Purpose: Amide proton transfer (APT) imaging may detect changes in tissues' pH based on the chemical exchange saturation transfer (CEST) phenomenon, and thus it may be useful for identifying the penumbra in ischemic stroke patients. We investigated the effect of saturation pulse duration and power on the APT effect in phantoms with different pH values.
Methods: Five samples were prepared from a 1:10 solution of egg-white albumin in phosphate-buffered saline at pH 6.53-7.65. The APT signal intensity (SI) was defined as asymmetry of the magnetization transfer ratio at 3.5 ppm. We measured the APT SIs in the egg-white albumin samples of different pH values with saturation pulse durations of 0.5, 1.0, 2.0, and 3.0 sec and saturation pulse powers of 0.5, 1.5, and 2.5 μT. The relative change in the APT SI in relation to the saturation duration and power at different pH values was defined as follows: (APT SI each saturation pulse - APT SI shortest or weakest pulse)/APT SIshortest or weakest pulse. The dependence of the APT SI on pH and the relative change in the APT SI were calculated as the slope of the linear regression.
Results: The lower the pH, the larger the relative change in the APT SI, due to the change in saturation pulse duration and power. The APT SI was highly correlated with the pH at all saturation pulse durations and powers.

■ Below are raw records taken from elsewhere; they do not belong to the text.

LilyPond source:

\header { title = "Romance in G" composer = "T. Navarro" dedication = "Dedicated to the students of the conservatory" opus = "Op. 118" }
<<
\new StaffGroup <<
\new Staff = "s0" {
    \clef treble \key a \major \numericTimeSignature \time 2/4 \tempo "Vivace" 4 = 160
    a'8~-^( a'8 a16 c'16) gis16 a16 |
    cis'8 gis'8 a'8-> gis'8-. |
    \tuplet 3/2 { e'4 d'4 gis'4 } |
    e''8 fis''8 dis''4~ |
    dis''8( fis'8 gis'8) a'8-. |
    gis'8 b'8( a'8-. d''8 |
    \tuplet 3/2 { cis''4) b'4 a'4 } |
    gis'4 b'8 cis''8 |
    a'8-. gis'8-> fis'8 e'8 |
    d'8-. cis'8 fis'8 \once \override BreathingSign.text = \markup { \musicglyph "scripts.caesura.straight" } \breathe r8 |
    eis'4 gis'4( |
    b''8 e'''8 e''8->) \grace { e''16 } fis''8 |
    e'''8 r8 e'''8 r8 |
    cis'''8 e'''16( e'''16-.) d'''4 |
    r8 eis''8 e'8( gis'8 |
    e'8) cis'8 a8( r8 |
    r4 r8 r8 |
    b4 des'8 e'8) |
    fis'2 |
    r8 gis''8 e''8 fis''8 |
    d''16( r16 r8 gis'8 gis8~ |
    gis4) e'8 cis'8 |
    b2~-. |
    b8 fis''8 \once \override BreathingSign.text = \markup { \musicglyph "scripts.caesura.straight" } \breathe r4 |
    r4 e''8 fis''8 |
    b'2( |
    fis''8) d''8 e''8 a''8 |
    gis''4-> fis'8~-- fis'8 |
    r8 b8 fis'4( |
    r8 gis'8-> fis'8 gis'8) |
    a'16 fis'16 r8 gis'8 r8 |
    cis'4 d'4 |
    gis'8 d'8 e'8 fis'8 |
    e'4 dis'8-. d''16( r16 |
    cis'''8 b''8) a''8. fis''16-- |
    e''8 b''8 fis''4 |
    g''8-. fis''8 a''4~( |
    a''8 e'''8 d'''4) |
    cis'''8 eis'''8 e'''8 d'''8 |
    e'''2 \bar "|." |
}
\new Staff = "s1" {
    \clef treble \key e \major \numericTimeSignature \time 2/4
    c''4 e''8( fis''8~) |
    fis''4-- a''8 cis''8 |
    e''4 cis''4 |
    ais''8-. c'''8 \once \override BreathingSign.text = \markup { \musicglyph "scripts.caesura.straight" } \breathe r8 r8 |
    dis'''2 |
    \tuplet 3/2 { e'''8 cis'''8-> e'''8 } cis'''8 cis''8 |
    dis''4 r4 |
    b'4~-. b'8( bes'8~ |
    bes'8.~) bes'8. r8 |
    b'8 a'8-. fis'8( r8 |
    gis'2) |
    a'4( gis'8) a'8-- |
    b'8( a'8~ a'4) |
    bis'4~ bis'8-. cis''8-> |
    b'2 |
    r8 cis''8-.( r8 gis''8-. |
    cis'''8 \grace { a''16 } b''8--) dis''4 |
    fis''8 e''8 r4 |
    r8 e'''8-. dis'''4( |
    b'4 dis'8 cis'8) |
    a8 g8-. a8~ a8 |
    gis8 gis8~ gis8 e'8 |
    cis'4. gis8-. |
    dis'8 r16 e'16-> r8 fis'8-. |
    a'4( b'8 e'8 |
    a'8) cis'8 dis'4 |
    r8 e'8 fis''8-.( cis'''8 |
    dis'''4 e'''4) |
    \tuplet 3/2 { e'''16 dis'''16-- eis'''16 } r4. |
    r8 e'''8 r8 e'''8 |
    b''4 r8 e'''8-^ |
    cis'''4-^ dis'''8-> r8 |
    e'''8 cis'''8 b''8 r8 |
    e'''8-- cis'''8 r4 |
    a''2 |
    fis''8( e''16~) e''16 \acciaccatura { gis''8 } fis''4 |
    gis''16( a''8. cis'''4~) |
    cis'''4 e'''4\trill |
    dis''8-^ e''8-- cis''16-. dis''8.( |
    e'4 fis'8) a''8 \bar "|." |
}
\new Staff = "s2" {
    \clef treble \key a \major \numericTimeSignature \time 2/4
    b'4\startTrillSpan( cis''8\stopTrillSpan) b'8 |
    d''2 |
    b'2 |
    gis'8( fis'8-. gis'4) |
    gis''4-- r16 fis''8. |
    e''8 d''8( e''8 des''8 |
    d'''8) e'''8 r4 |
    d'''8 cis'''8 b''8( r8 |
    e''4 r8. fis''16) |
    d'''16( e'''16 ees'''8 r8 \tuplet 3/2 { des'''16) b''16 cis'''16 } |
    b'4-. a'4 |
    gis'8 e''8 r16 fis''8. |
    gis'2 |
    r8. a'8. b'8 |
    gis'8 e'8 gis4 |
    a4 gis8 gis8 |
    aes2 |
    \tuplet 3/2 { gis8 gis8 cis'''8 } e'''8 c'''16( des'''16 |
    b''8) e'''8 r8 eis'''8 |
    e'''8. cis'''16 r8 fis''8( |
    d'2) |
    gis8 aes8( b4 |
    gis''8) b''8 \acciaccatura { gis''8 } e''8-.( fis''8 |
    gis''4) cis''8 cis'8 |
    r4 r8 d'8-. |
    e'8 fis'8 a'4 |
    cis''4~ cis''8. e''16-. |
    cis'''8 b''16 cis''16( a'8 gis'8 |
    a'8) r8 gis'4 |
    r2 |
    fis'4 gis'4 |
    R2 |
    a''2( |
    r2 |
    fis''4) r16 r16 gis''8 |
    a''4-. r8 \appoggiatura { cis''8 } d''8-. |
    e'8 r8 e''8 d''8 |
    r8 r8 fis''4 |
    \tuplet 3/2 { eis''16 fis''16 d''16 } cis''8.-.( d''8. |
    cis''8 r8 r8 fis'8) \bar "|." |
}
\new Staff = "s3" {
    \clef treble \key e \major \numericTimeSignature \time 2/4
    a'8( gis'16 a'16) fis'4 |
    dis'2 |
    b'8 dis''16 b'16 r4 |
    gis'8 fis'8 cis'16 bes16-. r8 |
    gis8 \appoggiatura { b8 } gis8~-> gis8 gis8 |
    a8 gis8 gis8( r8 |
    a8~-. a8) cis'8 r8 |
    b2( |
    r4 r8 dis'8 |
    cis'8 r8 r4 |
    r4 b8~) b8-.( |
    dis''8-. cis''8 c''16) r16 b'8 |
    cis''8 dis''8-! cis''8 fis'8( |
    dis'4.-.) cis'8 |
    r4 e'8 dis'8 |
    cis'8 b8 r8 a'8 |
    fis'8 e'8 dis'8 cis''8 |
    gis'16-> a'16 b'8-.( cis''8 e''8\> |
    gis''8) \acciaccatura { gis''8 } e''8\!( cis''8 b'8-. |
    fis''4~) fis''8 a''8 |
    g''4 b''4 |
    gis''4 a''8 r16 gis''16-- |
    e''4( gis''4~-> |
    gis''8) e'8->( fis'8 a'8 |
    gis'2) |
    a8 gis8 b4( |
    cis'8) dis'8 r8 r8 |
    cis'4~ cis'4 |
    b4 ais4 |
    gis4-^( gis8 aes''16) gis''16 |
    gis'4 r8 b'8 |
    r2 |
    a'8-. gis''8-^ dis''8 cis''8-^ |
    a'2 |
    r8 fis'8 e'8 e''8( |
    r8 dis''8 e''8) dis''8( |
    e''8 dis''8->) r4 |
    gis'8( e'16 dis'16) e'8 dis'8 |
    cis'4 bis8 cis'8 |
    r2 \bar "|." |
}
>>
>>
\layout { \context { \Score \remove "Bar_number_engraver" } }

Conclusion: The influence of saturation duration and power on the APT effect was greater at lower pH than higher pH. The combination of saturation pulse ≥ 1.0 s and power ≥ 1.5 μT was useful for the sensitive detection of changes in APT effects in the egg-white albumin samples with different pH values.
Keywords: amide proton transfer imaging; direct water saturation; magnetization transfer effect; pH; saturation pulse.